A roundup of the most talked about political and global stories in the Jewish world this week:
Should candidate Mitt Romney’s Mormon beliefs matter in the election? asked a Washington Post piece over the weekend. If Romney were, say, Jewish, would that be different? It prompted a range of reactions. “Why do we, as a country, continually conflate the roles of religion and civics in our public discourse? Even those who have the ‘right’ idea tend to fall prey to what is apparently an irresistible urge to pepper our politics with religion,” said HyperVocal’s Scott Mackey. “The reality is that the more you talk about the details of somebody’s religion,” former VP candidate Joe Lieberman said, “the more you encourage voters to vote on the religion rather than on the person and his policies.” That seems to capture Romney’s political calculus, which drives the press strategy to beat back theology stories. The Washington Post’s Richard Cohen weighed in: “Is Mitt Romney’s Mormonism fair game? Only if it’s held to the same standards and undergoes the same scrutiny as any other religion. Otherwise, this is a very slippery slope.”

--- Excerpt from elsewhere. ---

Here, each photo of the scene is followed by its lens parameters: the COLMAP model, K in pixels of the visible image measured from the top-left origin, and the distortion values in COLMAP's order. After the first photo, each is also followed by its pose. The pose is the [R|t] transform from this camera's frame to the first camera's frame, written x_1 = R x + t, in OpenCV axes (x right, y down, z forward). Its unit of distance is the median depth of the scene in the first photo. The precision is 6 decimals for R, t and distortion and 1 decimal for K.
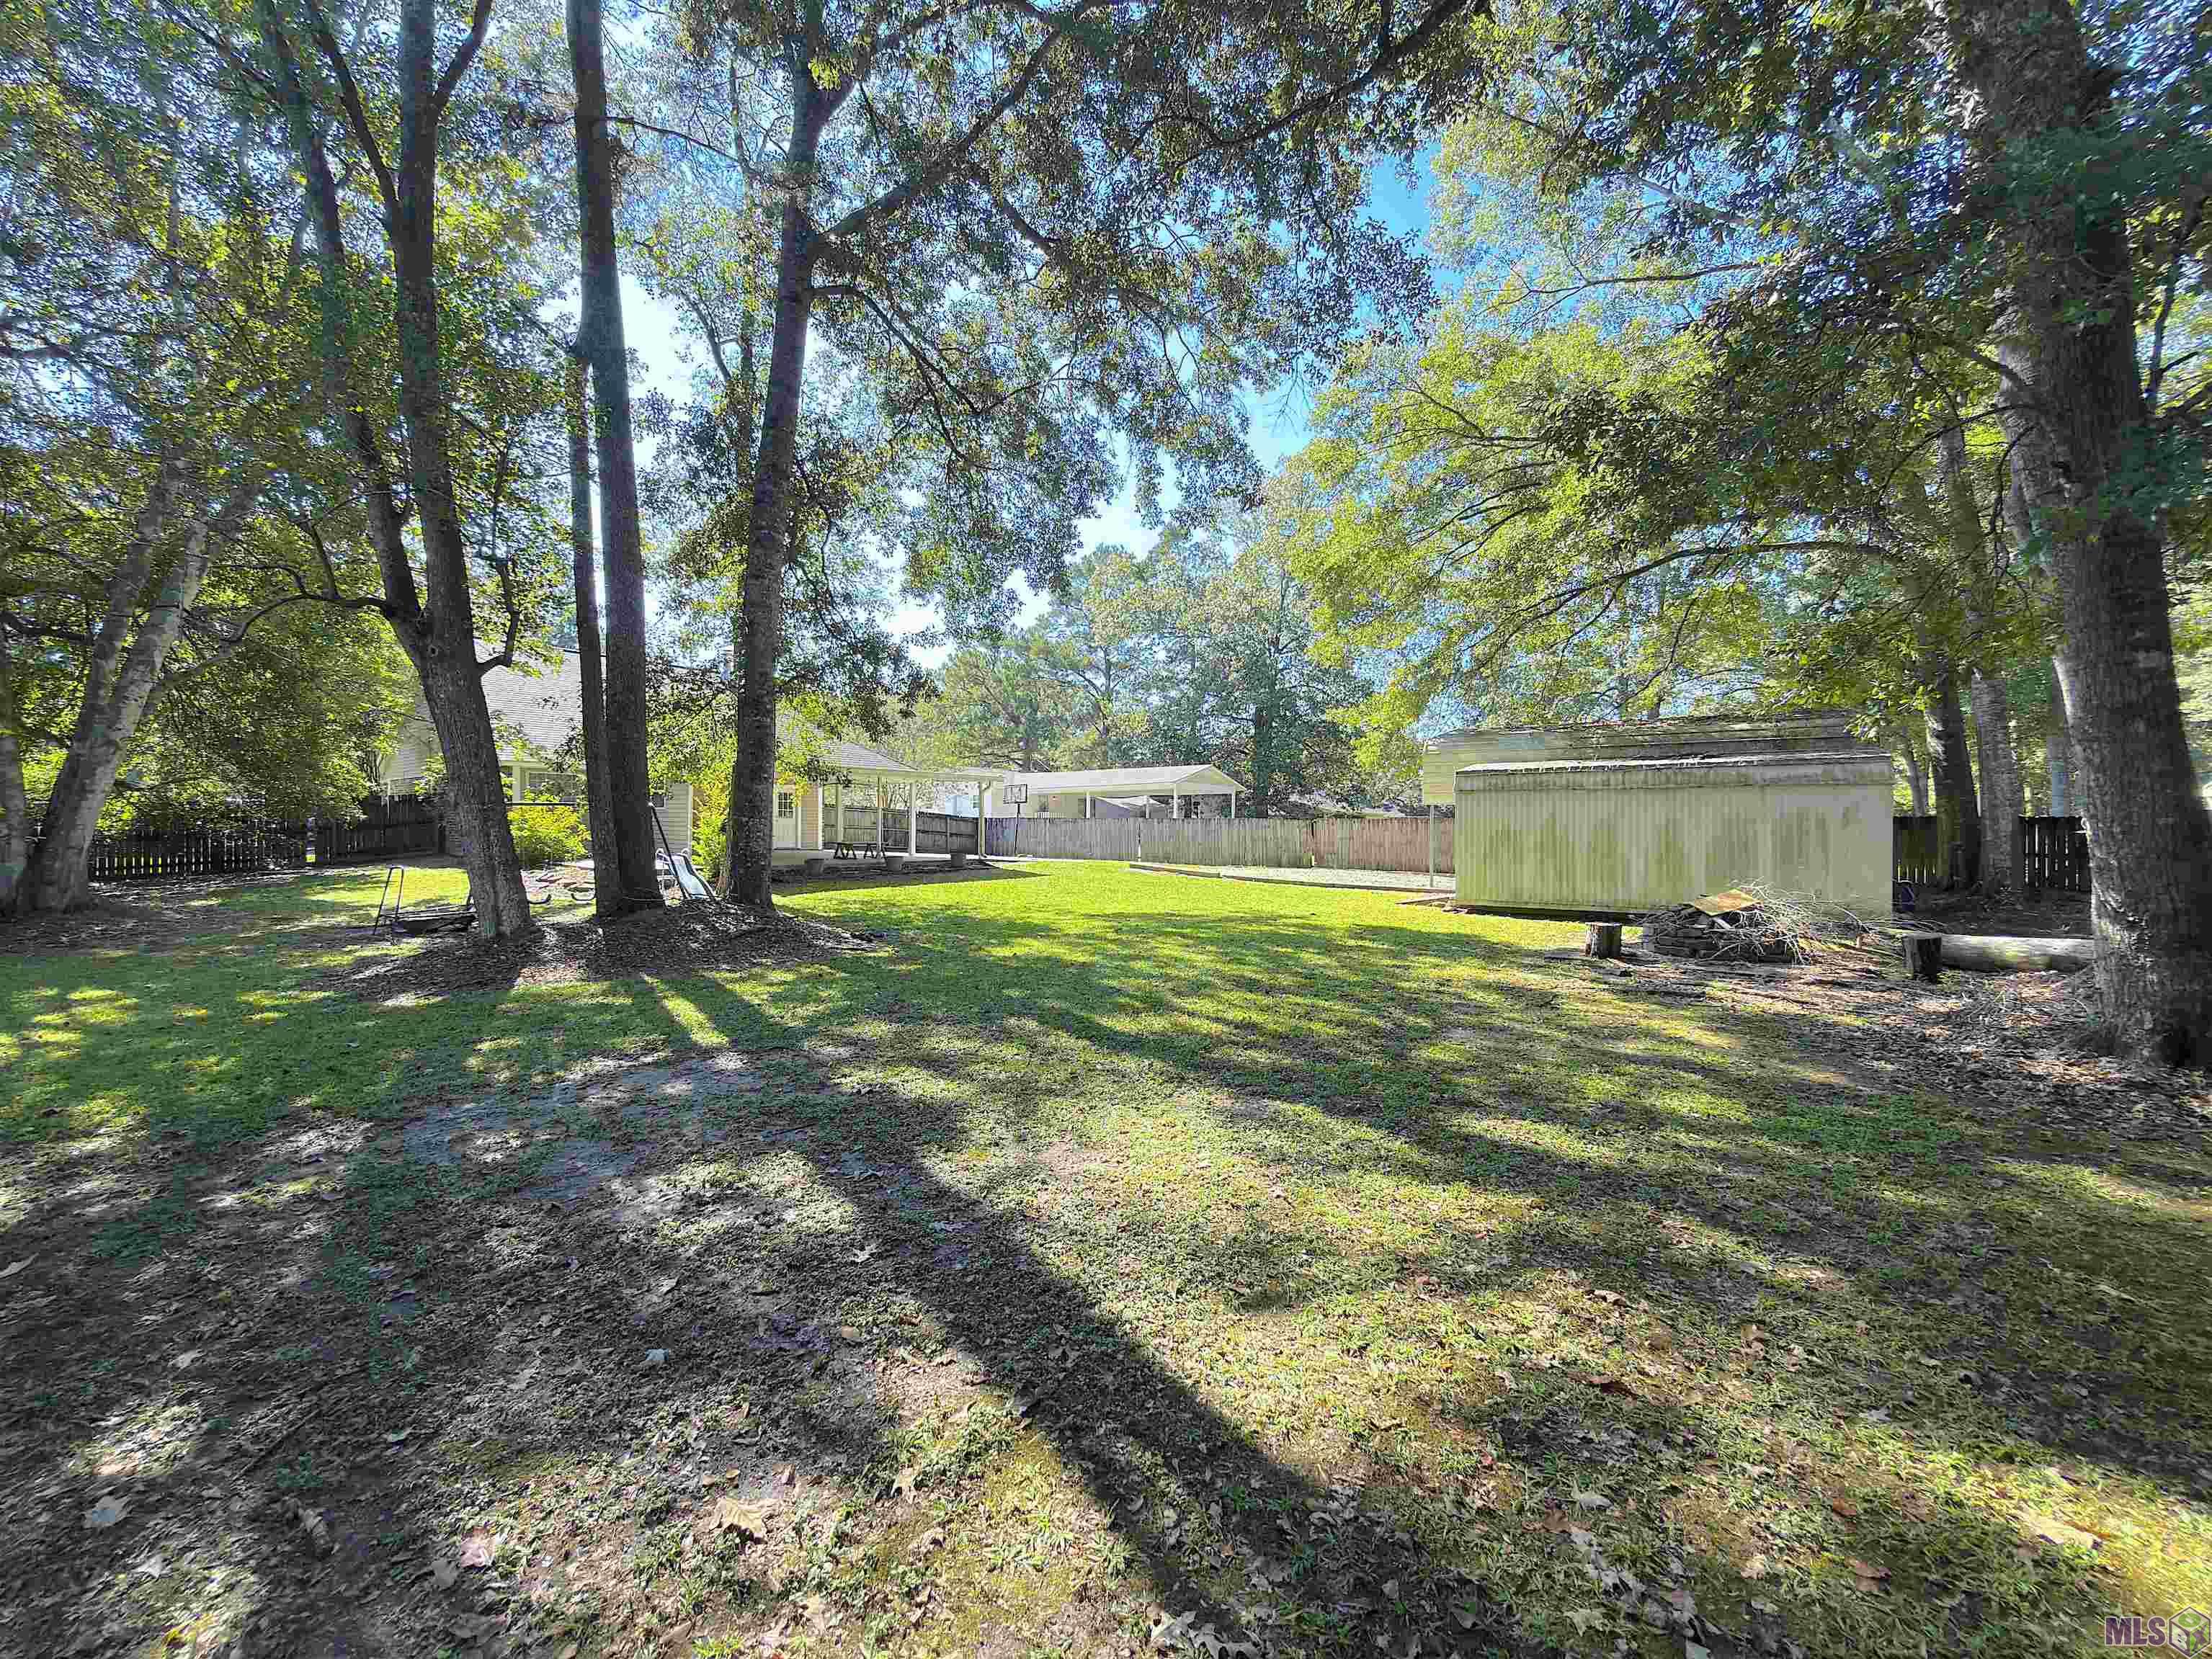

Conservative Movement’s approval
“Delightful news from God’s Chosen People: leaders of the Jewish Conservative Movement have unanimously approved marriage equality,” declared Benji Douglas at Queerty.On May 31, Conservative leaders revised ritual guidelines to include gay weddings, as well as gay divorce. The changes passed unanimously in the Committee on Jewish Law and Standards, with one rabbi abstaining. For many Jews, this was a long time coming and an important step forward. For others, it was a total reversal of thousands of years of law. “Expanding the understanding of marriage to include same-sex unions struck me, an outsider to Judaism, as a shatteringly radical departure from Jewish tradition,” said Rod Dreher at The American Conservative. For better or for worse.

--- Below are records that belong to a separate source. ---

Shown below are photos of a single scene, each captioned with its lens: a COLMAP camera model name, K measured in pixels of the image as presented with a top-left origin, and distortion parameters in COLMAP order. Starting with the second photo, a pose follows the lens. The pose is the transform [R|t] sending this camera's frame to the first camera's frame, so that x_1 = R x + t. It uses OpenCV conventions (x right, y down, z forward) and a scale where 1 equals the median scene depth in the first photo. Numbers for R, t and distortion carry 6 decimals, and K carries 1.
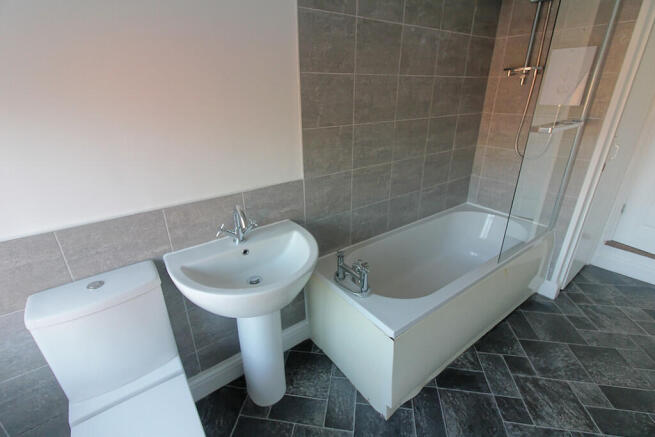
lens RADIAL K [[302.5, 0, 326.2], [0, 302.5, 216.0], [0, 0, 1]] dist [0.002356, -0.000113]
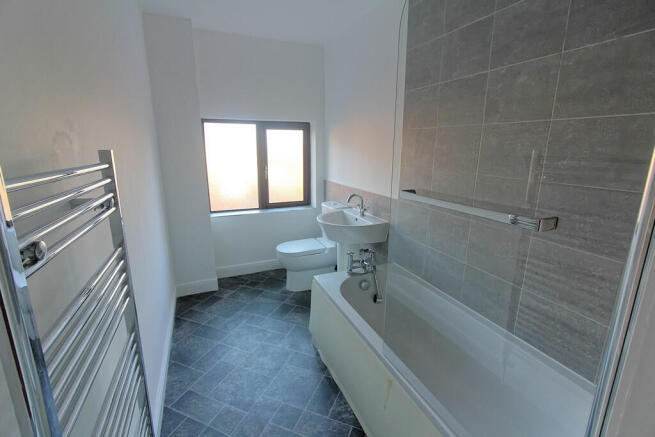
lens RADIAL K [[302.5, 0, 326.7], [0, 302.5, 216.5], [0, 0, 1]] dist [0.002356, -0.000113]
pose [[-0.237577, 0.229607, -0.943842, 1.250688], [-0.380404, 0.872062, 0.307898, -0.328829], [0.893784, 0.432191, -0.119838, 0.814399]]
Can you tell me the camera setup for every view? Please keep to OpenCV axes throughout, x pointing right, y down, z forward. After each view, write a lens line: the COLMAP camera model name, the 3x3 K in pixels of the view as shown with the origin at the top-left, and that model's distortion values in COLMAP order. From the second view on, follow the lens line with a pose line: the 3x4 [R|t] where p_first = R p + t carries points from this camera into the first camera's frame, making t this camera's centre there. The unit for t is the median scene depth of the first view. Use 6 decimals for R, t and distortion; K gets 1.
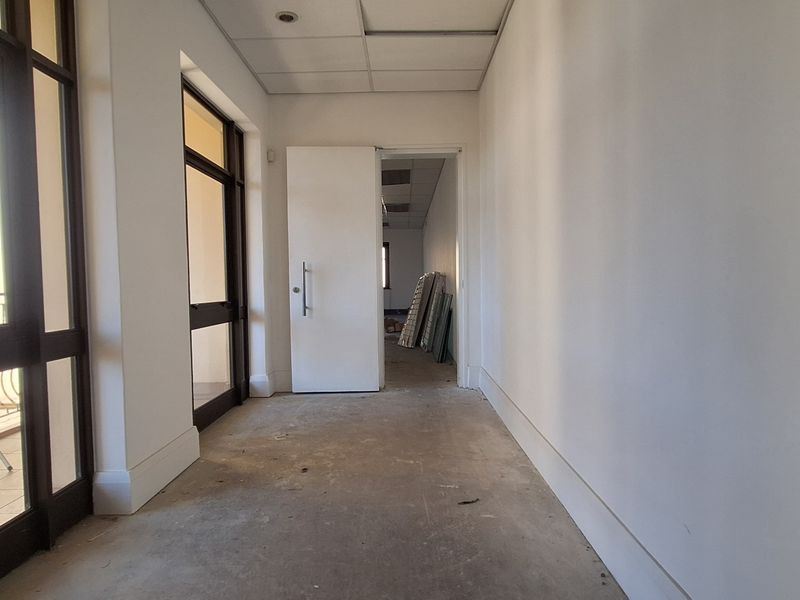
lens RADIAL K [[554.8, 0, 400.7], [0, 554.8, 311.4], [0, 0, 1]] dist [-0.002259, 0.001449]
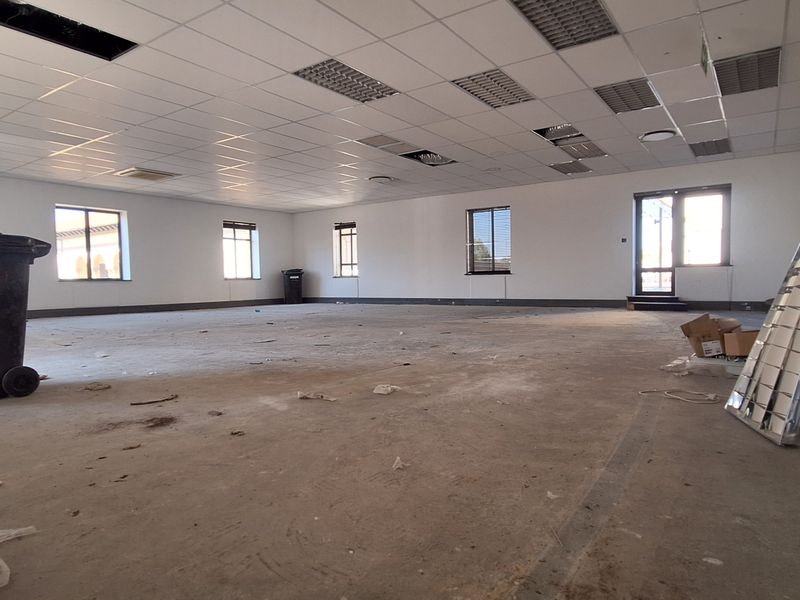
lens RADIAL K [[554.8, 0, 400.7], [0, 554.8, 311.4], [0, 0, 1]] dist [-0.002259, 0.001449]
pose [[0.840515, 0.021065, -0.541379, 0.006940], [-0.016902, 0.999777, 0.012661, 0.007234], [0.541525, -0.001491, 0.840683, 0.589915]]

Some people are up in arms over news that Israeli security agents are asking select Arab-looking travelers to log into their email accounts so that security can take a look, according to reports. The Shin Bet security agency stood by its practices as necessary. It’s unclear how long these security checks have gone on or how many people have been screened in such a way. “The account details highly abusive treatment of Americans by a country that still receives billions in aid from the United States. That money comes from all of our citizens, including those with Arab backgrounds. If this account is true, there should be a public demand for answers from the State Department, but there has been total silence from the Obama Administration. The silence is as disturbing as the allegation, in my view,” said legal scholar Jonathan Turley on his blog.
A job lost over crosses?
Texas A&M Professor Sissy Bradford wondered why her classes had to bear crosses nearby entrance. Months later, she was informed that her services were no longer needed. Bradford believes there is a connection. “I think I’m the only instructor these students ever had who required them to know passages from the Bible,” said Bradford, who is Jewish. This case is a bit complicated, and Inside Higher Ed sheds some light on the details: “The crosses were put there by a developer, not the university, but Bradford maintained that they were inappropriate for the entrance to a public university campus. Americans United for Separation of Church and State backed her—and after that organization sent a series of letters to San Antonio and university officials, the developer removed the crosses. That was in November.” Since then, things got heated over email and contentious overall. “What could have been a simple conversation about the separation of church and state has turned into something hopelessly unrelated,” said an Austinist writer.
Soccer sparks old resentment
The entire German national soccer team was supposed to visit the site where the Auschwitz concentration camp stood, but only three players went. “If the whole national team had come, one could have reached hundreds of thousands of young people — more than a thousand memorial speeches” could reach, said a Jewish leader there. Security concerns are already an issue on people’s minds ahead of the UEFA Euro 2012, set to begin in Poland and Ukraine on June 8, “It is a fact as sad as a paradox of history: Celtic crosses, Nazi symbols and White Power banners proudly wave over soccer stadiums in Poland where the Nazis murdered two million Poles and half a million Ukrainians,” said Max Kolonko at The Huffington Post. “It all comes down to how much you buy the idea that sports is fundamentally about role models, bringing people together, shining a light into darkness, that sort of thing. And sports can be about that,” said Heather Horn at The Atlantic. One can only hope.